CHASE BRISCOE – 2020 NXS Darlington I Race Advance

Event:  Darlington 200 (Round 5 of 33)
Date:  May 19, 2020
Location:  Darlington Raceway
Layout:  1.366-mile oval

Chase Briscoe Notes of Interest

•  The Darlington 200 is the fifth event of the 33-race NASCAR Xfinity Series schedule. It will mark the first event for the Xfinity Series since racing went on hiatus following the March 7 LS Tractor 200 at Phoenix Raceway.

•  Racing was forced into hibernation by the COVID-19 pandemic, but Briscoe made sure he stayed sharp. The 25-year-old from Mitchell, Indiana, competed in numerous iRacing events on both asphalt and dirt track tracks, and when he wasn’t in his sim rig, Briscoe was mastering the art of hibachi-style cooking and knocking out home-improvement projects while keeping up with his two French bulldogs, Ricky and Callie.

•  Briscoe comes into Darlington second in the championship standings, just three points behind series leader Harrison Burton. Briscoe has three top-10 finishes this season, highlighted by a win Feb. 23 at Las Vegas Motor Speedway.

•  Briscoe has just one NASCAR start at Darlington. It came in last year’s Xfinity Series race when Briscoe started fifth and finished sixth in the Sport Clips Haircuts VFW 200. 
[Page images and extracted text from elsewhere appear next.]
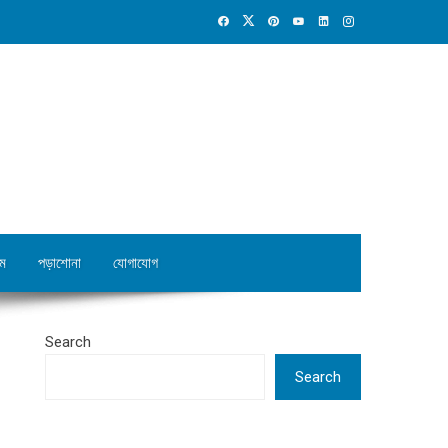
ম
পড়াশোনা
যোগাযোগ
Search
Search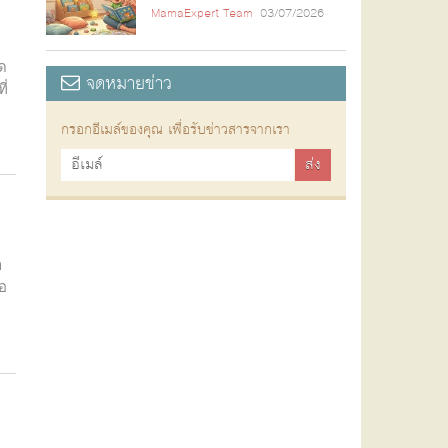
MamaExpert Team
03/07/2026
ิด
จดหมายข่าว
ี่
กรอกอีเมล์ของคุณ เพื่อรับข่าวสารจากเรา
า
อ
•  Briscoe won the 2019 rookie-of-the-year title in the Xfinity Series and is racing for a championship in 2020. He is a three-time winner in the Xfinity Series and the 2016 ARCA Racing Series champion. Briscoe finished fifth in the Xfinity Series championship standings last year, narrowly missing out on advancing to the Championship 4 and competing for the series title.

CHASE BRISCOE, Driver of the No. 98 HighPoint.com/Ford Performance Racing School Ford Mustang:

 

Were you able to learn anything from watching Sunday’s NASCAR Cup Series race that will help for when you take the green flag on Tuesday?

“I felt like I learned a little, but I think I’ll learn the most after talking to the Cup guys. Track conditions will likely be a little different for us with our race starting later. The more information we can get for our HighPoint.com/Ford Performance Racing School Mustang, the better since we’re running what we unload. It looked like each of the Stewart-Haas Racing cars was strong at some point in the race, with Kevin Harvick being the strongest at the end, so I think we can get some good feedback from our teammates.”

You spent a lot of time iRacing during the sport’s hiatus. While it’s not the same thing as real racing, do you feel like it kept your mind and reflexes sharp?

“Doing any type of racing keeps you sharp and in the right state of mind, and iRacing is, for sure, a part of that. There’s so much similarity between how you drive a track on iRacing and in real life. If you lose your focus for a second, that could mean a mistake that costs you or someone else a good finish, and I think we saw a lot of that in some of the Saturday Night Thunder races.”

How difficult is it to race at Darlington, even when you have plenty of track time beforehand?

“What makes it tough is it’s just so different from every track we go to. The groove, the surface and the shape are unlike any on the schedule, and it’s so narrow. You’ve got to take care of your tires or you aren’t going to be able to make any moves for position and move around on the racetrack to find speed. Under the lights at Darlington is going to be different, for sure. It’s easy to make mistakes – we saw that on Sunday – so patience is going to be the most important thing. I’m ready to be back in the HighPoint.com/Ford Performance Racing School Mustang and I’m ready for the challenge of Darlington.”